BACKGROUND
Generative AI has garnered awareness in the medical field, yet its potential is constrained by inherent limitations. By responding to inputs through predicting the next word from its memory-based archive, we aim to explore some of these constraints from a medical education and psychological perspective, utilizing Bloom’s taxonomy.
OBJECTIVE
To assess AI's cognitive functions in the medical sector by examining its performance through medical licensing exams and applying Bloom's taxonomy.
METHODS
Questions from the Taiwan Medical Licensing Examination (TMLE) (August 2022) and the third step of the United States Medical Licensing Examination (USMLE) (August 2022) were classified based on Bloom's taxonomy levels. The ChatGPT versions were tasked through individual prompts, with questions entered separately into ChatGPT-3.5 and ChatGPT-4 using different accounts. After each response, the chat logs were erased and reset to ensure the independence of each answer. Responses from ChatGPT-3.5 and ChatGPT-4, collected between January and February 2024, were analyzed.
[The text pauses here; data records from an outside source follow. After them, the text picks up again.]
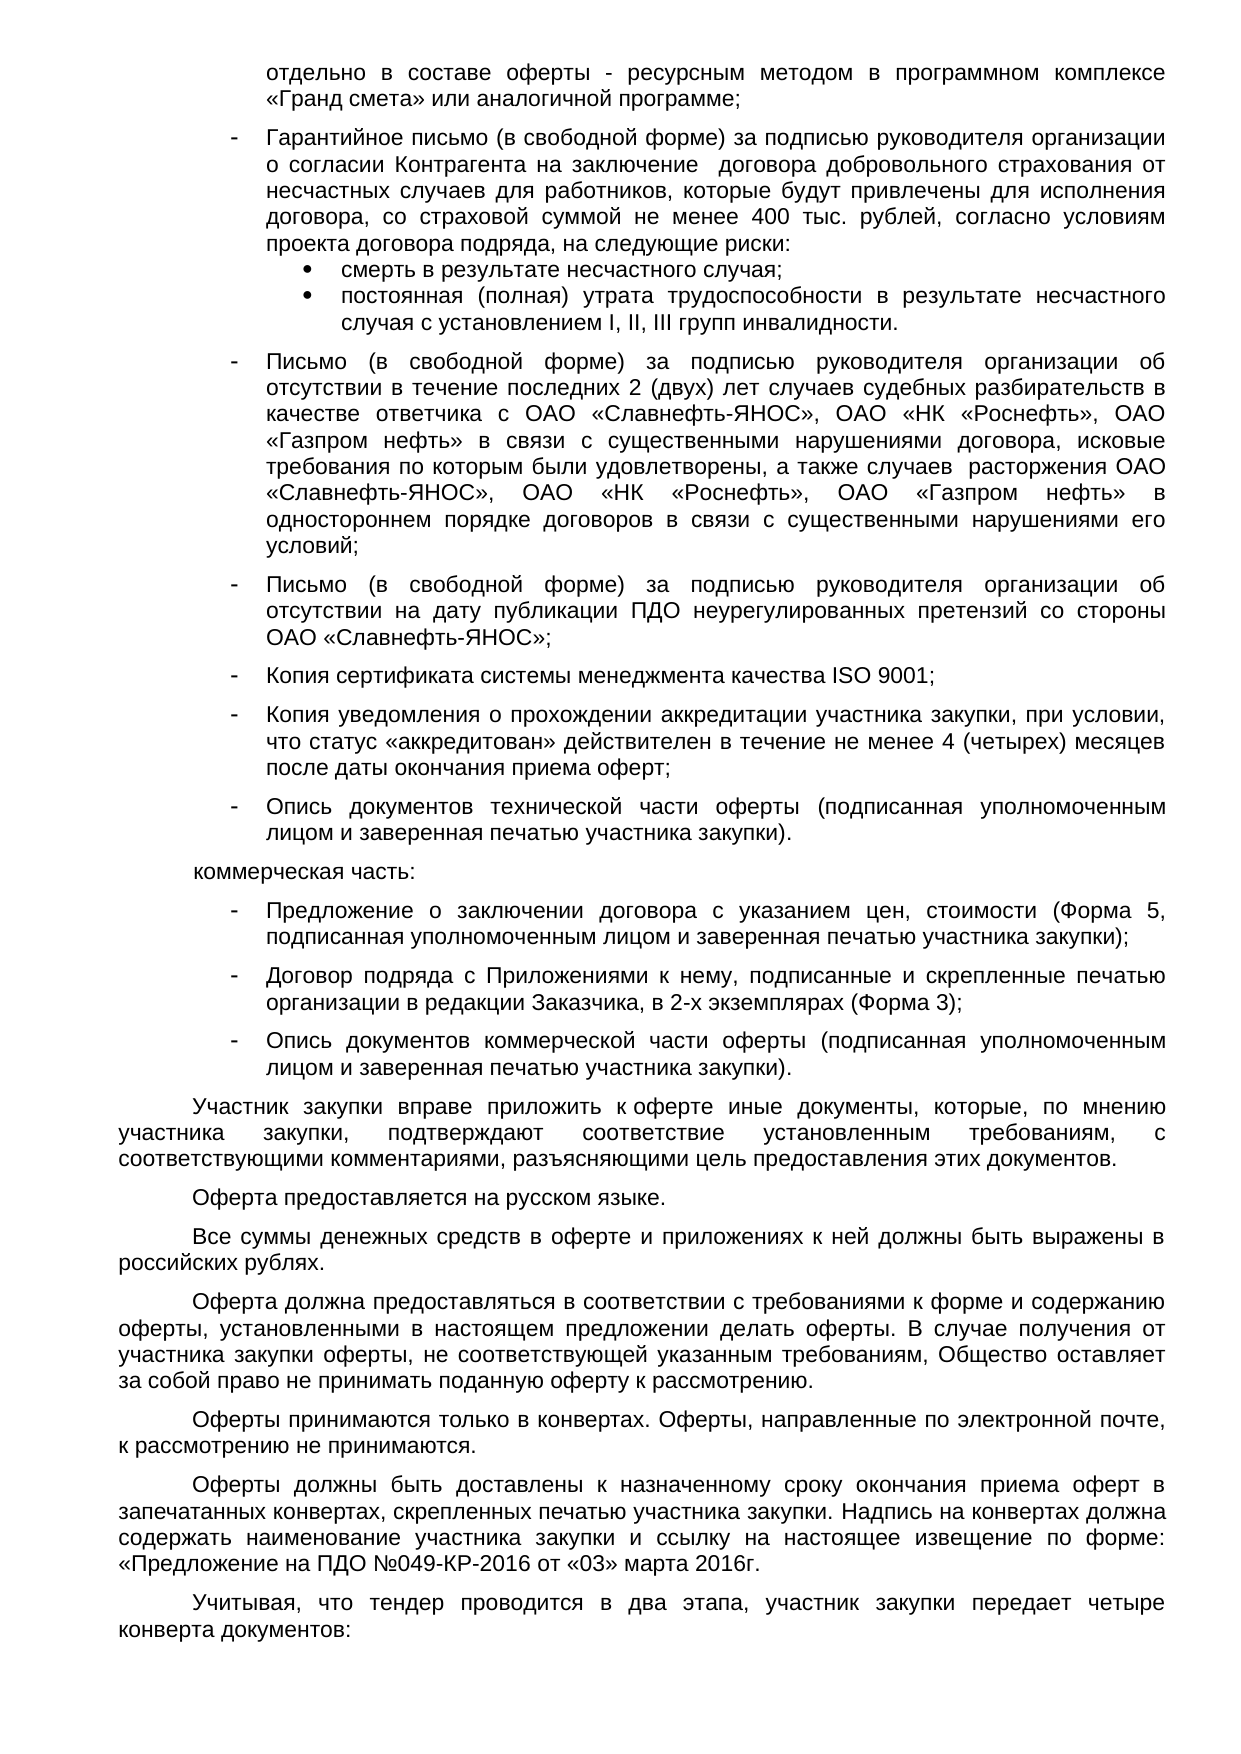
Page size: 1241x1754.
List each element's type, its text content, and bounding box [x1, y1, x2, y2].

list смерть в результате несчастного случая; [303, 256, 1166, 282]
list Письмо (в свободной форме) за подписью руководителя организации об отсутствии на дату публикации ПДО неурегулированных претензий со стороны ОАО «Славнефть-ЯНОС»; [230, 571, 1166, 650]
list Опись документов коммерческой части оферты (подписанная уполномоченным лицом и заверенная печатью участника закупки). [230, 1027, 1166, 1080]
list Копия уведомления о прохождении аккредитации участника закупки, при условии, что статус «аккредитован» действителен в течение не менее 4 (четырех) месяцев после даты окончания приема оферт; [230, 701, 1166, 780]
list постоянная (полная) утрата трудоспособности в результате несчастного случая с установлением I, II, III групп инвалидности. [303, 282, 1166, 335]
text Оферты должны быть доставлены к назначенному сроку окончания приема оферт в запечатанных конвертах, скрепленных печатью участника закупки. Надпись на конвертах должна содержать наименование участника закупки и ссылку на настоящее извещение по форме: «Предложение на ПДО №049-КР-2016 от «03» марта 2016г. [118, 1471, 1166, 1577]
list Договор подряда с Приложениями к нему, подписанные и скрепленные печатью организации в редакции Заказчика, в 2-х экземплярах (Форма 3); [230, 962, 1166, 1015]
text коммерческая часть: [118, 858, 1166, 884]
list Письмо (в свободной форме) за подписью руководителя организации об отсутствии в течение последних 2 (двух) лет случаев судебных разбирательств в качестве ответчика с ОАО «Славнефть-ЯНОС», ОАО «НК «Роснефть», ОАО «Газпром нефть» в связи с существенными нарушениями договора, исковые требования по которым были удовлетворены, а также случаев расторжения ОАО «Славнефть-ЯНОС», ОАО «НК «Роснефть», ОАО «Газпром нефть» в одностороннем порядке договоров в связи с существенными нарушениями его условий; [230, 348, 1166, 558]
text Все суммы денежных средств в оферте и приложениях к ней должны быть выражены в российских рублях. [118, 1223, 1166, 1276]
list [230, 59, 1166, 112]
list Копия сертификата системы менеджмента качества ISO 9001; [230, 662, 1166, 689]
list Опись документов технической части оферты (подписанная уполномоченным лицом и заверенная печатью участника закупки). [230, 793, 1166, 846]
text Оферта предоставляется на русском языке. [118, 1184, 1166, 1211]
text Учитывая, что тендер проводится в два этапа, участник закупки передает четыре конверта документов: [118, 1589, 1166, 1642]
text Оферты принимаются только в конвертах. Оферты, направленные по электронной почте, к рассмотрению не принимаются. [118, 1406, 1166, 1459]
list Предложение о заключении договора с указанием цен, стоимости (Форма 5, подписанная уполномоченным лицом и заверенная печатью участника закупки); [230, 897, 1166, 950]
text Участник закупки вправе приложить к оферте иные документы, которые, по мнению участника закупки, подтверждают соответствие установленным требованиям, с соответствующими комментариями, разъясняющими цель предоставления этих документов. [118, 1093, 1166, 1172]
text Оферта должна предоставляться в соответствии с требованиями к форме и содержанию оферты, установленными в настоящем предложении делать оферты. В случае получения от участника закупки оферты, не соответствующей указанным требованиям, Общество оставляет за собой право не принимать поданную оферту к рассмотрению. [118, 1288, 1166, 1394]
list Гарантийное письмо (в свободной форме) за подписью руководителя организации о согласии Контрагента на заключение договора добровольного страхования от несчастных случаев для работников, которые будут привлечены для исполнения договора, со страховой суммой не менее 400 тыс. рублей, согласно условиям проекта договора подряда, на следующие риски: [230, 124, 1166, 256]
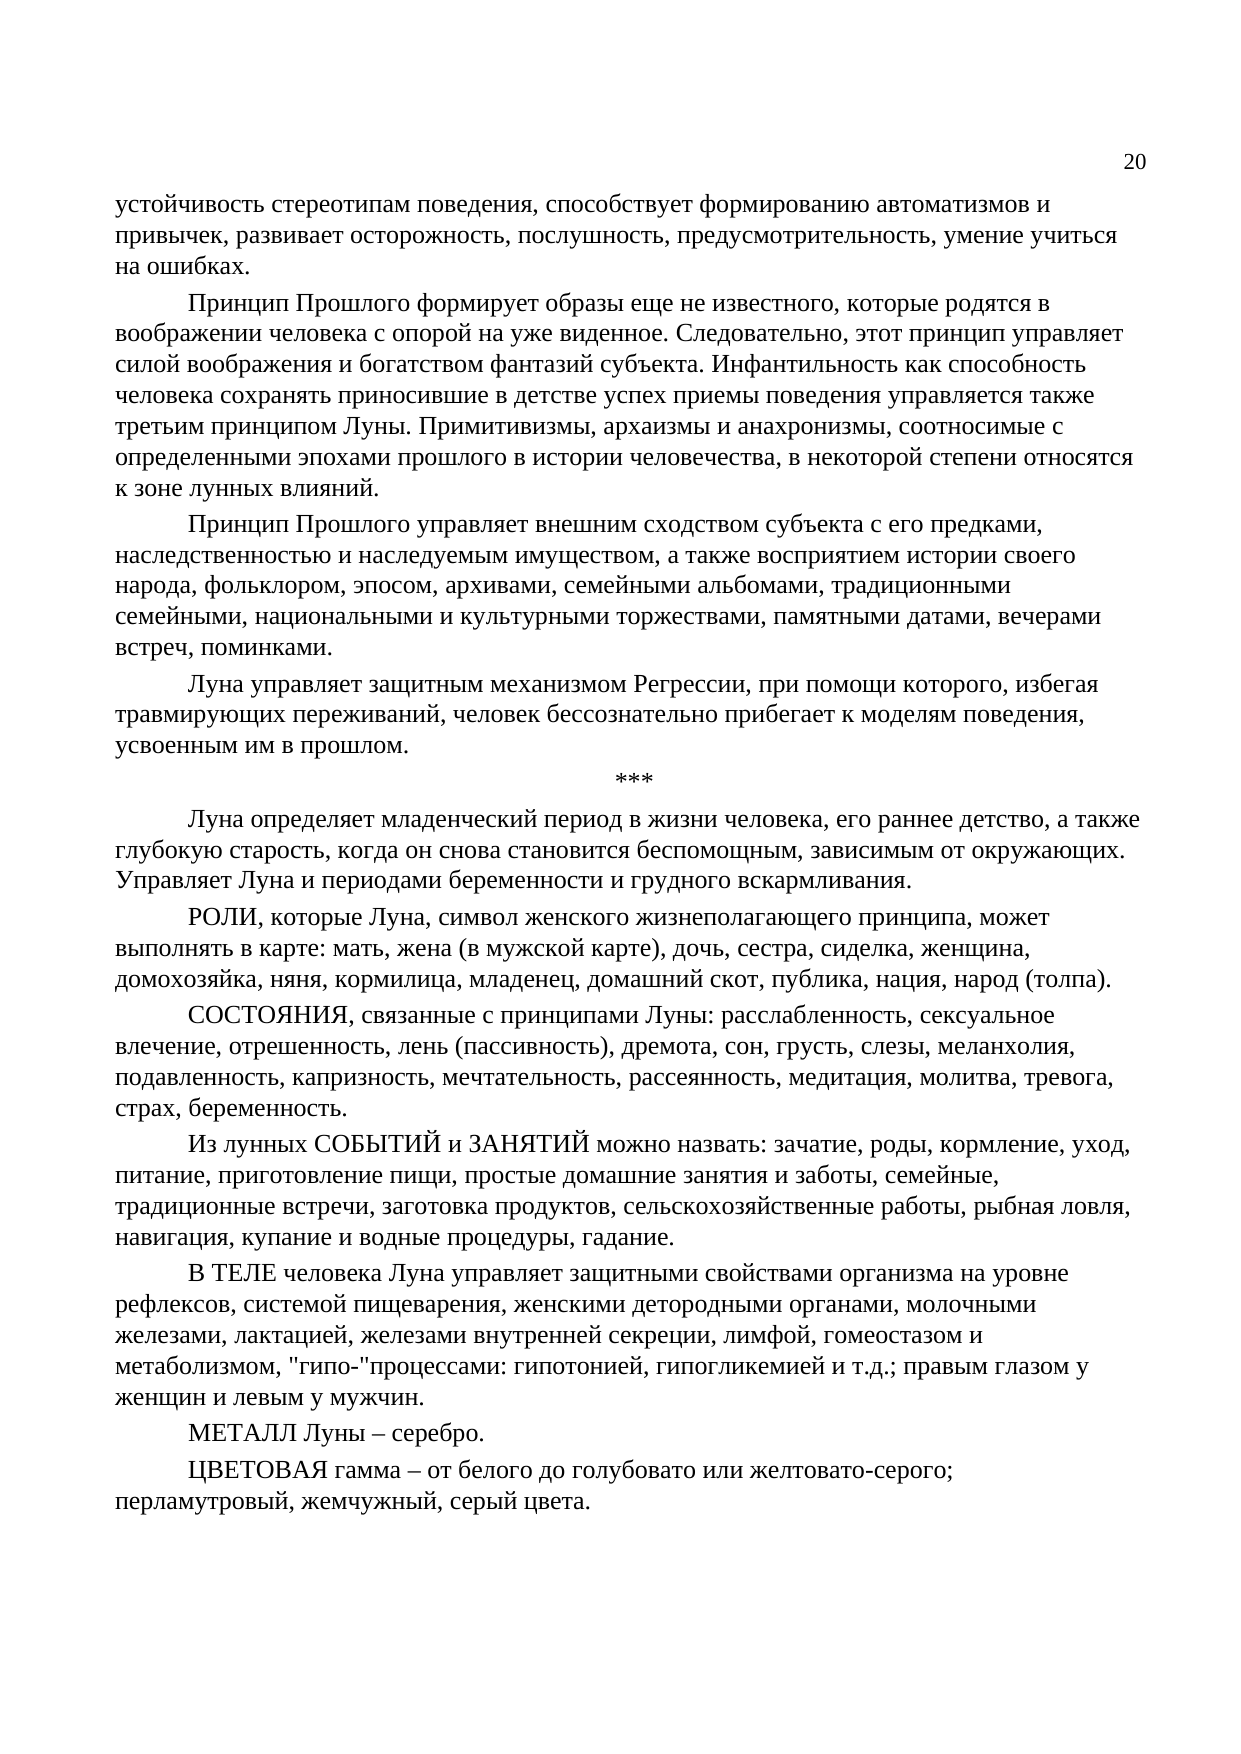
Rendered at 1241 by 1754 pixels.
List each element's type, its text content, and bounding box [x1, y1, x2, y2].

text Из лунных СОБЫТИЙ и ЗАНЯТИЙ можно назвать: зачатие, роды, кормление, уход, питание, приготовление пищи, простые домашние занятия и заботы, семейные, традиционные встречи, заготовка продуктов, сельскохозяйственные работы, рыбная ловля, навигация, купание и водные процедуры, гадание. [115, 1128, 1136, 1251]
text Луна управляет защитным механизмом Регрессии, при помощи которого, избегая травмирующих переживаний, человек бессознательно прибегает к моделям поведения, усвоенным им в прошлом. [115, 668, 1165, 759]
text Принцип Прошлого управляет внешним сходством субъекта с его предками, наследственностью и наследуемым имуществом, а также восприятием истории своего народа, фольклором, эпосом, архивами, семейными альбомами, традиционными семейными, национальными и культурными торжествами, памятными датами, вечерами встреч, поминками. [115, 508, 1136, 661]
text *** [614, 766, 1165, 796]
text В ТЕЛЕ человека Луна управляет защитными свойствами организма на уровне рефлексов, системой пищеварения, женскими детородными органами, молочными железами, лактацией, железами внутренней секреции, лимфой, гомеостазом и метаболизмом, "гипо-"процессами: гипотонией, гипогликемией и т.д.; правым глазом у женщин и левым у мужчин. [115, 1257, 1136, 1411]
text Принцип Прошлого формирует образы еще не известного, которые родятся в воображении человека с опорой на уже виденное. Следовательно, этот принцип управляет силой воображения и богатством фантазий субъекта. Инфантильность как способность человека сохранять приносившие в детстве успех приемы поведения управляется также третьим принципом Луны. Примитивизмы, архаизмы и анахронизмы, соотносимые с определенными эпохами прошлого в истории человечества, в некоторой степени относятся к зоне лунных влияний. [115, 287, 1143, 502]
text МЕТАЛЛ Луны – серебро. [188, 1417, 1165, 1447]
text ЦВЕТОВАЯ гамма – от белого до голубовато или желтовато-серого; перламутровый, жемчужный, серый цвета. [115, 1454, 1049, 1515]
text устойчивость стереотипам поведения, способствует формированию автоматизмов и привычек, развивает осторожность, послушность, предусмотрительность, умение учиться на ошибках. [115, 188, 1136, 280]
text СОСТОЯНИЯ, связанные с принципами Луны: расслабленность, сексуальное влечение, отрешенность, лень (пассивность), дремота, сон, грусть, слезы, меланхолия, подавленность, капризность, мечтательность, рассеянность, медитация, молитва, тревога, страх, беременность. [115, 999, 1136, 1122]
text РОЛИ, которые Луна, символ женского жизнеполагающего принципа, может выполнять в карте: мать, жена (в мужской карте), дочь, сестра, сиделка, женщина, домохозяйка, няня, кормилица, младенец, домашний скот, публика, нация, народ (толпа). [115, 901, 1165, 993]
text Луна определяет младенческий период в жизни человека, его раннее детство, а также глубокую старость, когда он снова становится беспомощным, зависимым от окружающих. Управляет Луна и периодами беременности и грудного вскармливания. [115, 803, 1165, 894]
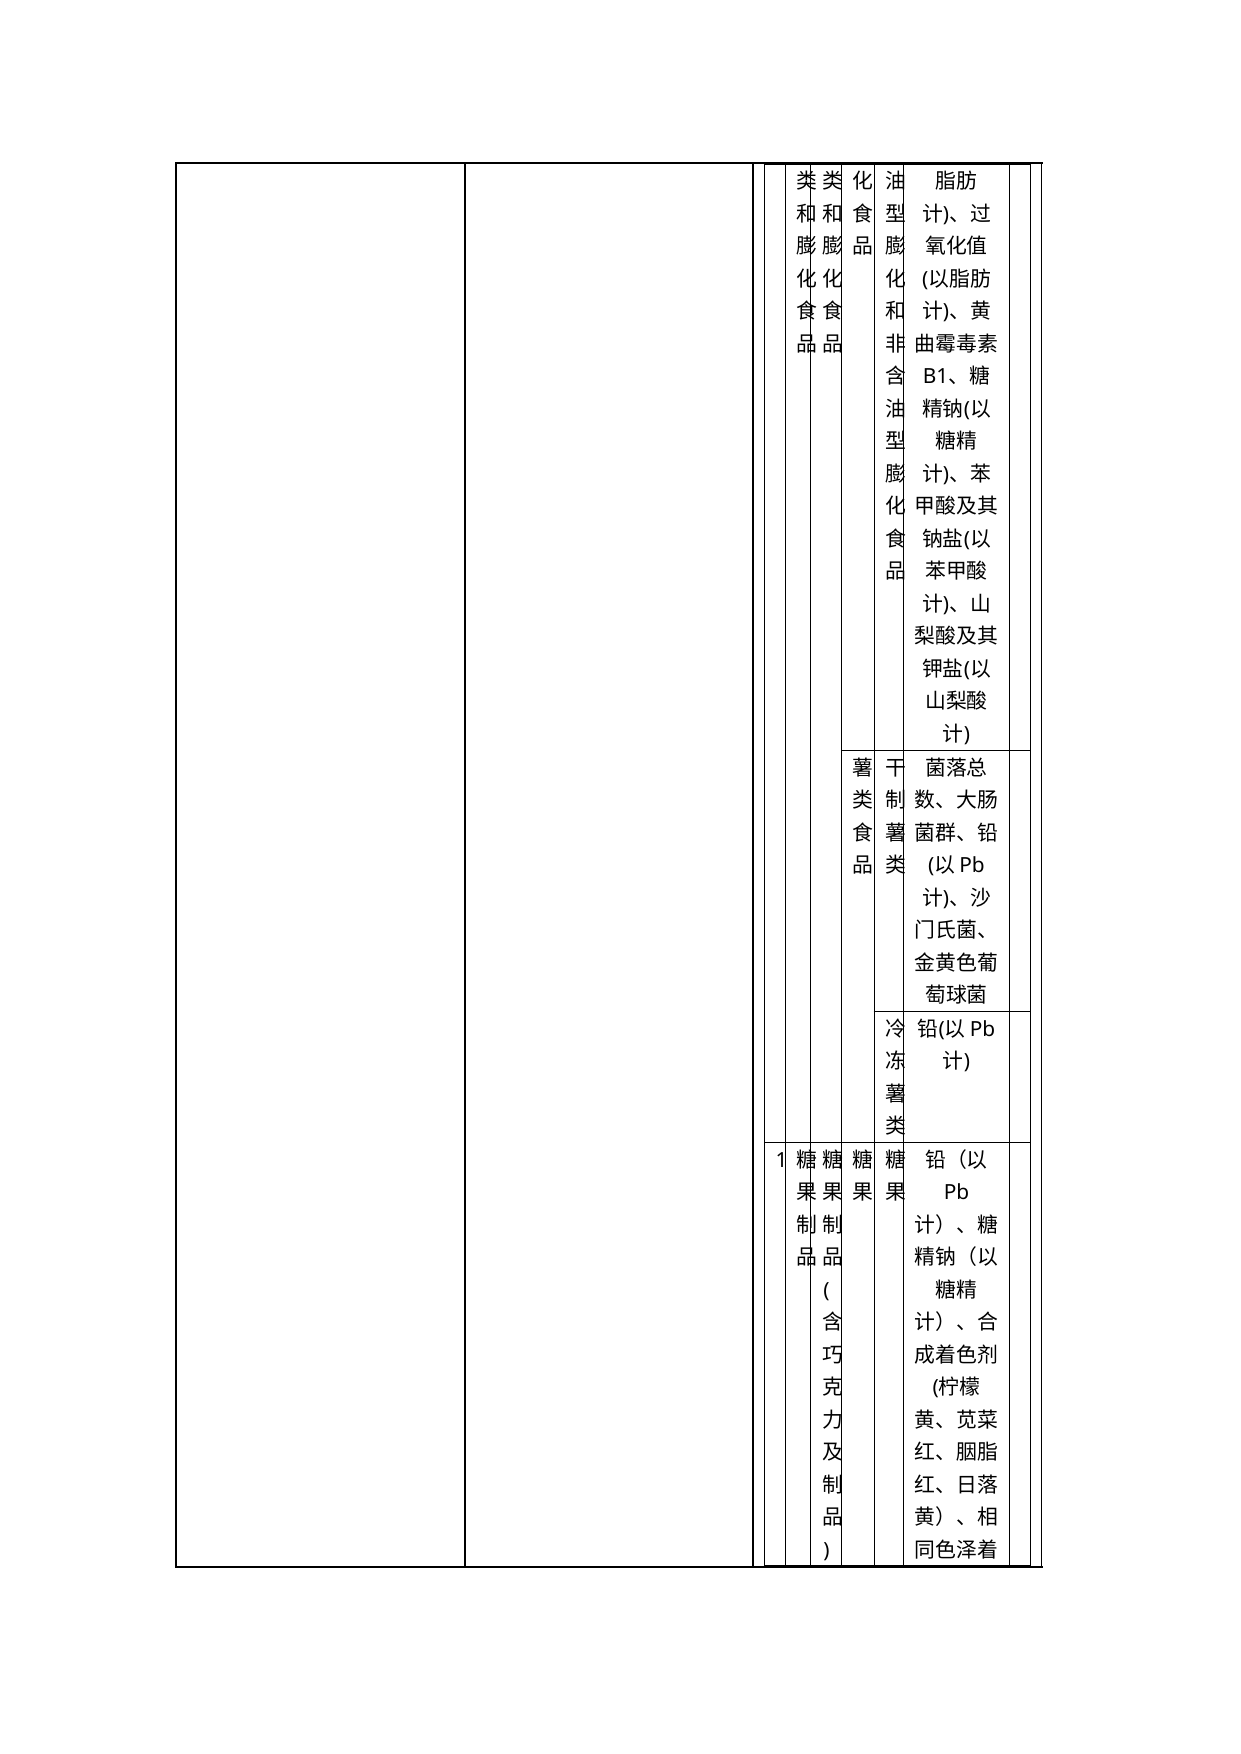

The questions from both exams were available online during the study period.
RESULTS
Although the overall performance of ChatGPT-4 surpassed that of ChatGPT-3.5, the analysis of responses from both models across various cognitive levels revealed no significant correlation between their performance and the levels of Bloom's taxonomy. This lack of significance persisted even when considering the strength of ChatGPTs in their extensive databases classified under "remember," compared to other cognitive levels labeled as "non-remember."
CONCLUSIONS
In the medical field, ChatGPT models may utilize their "remember" function to answer all types of questions across all categories defined by Bloom's taxonomy. Further research is required focusing on different versions, medical specialties, and the level of difficulty assessed by individuals from various backgrounds.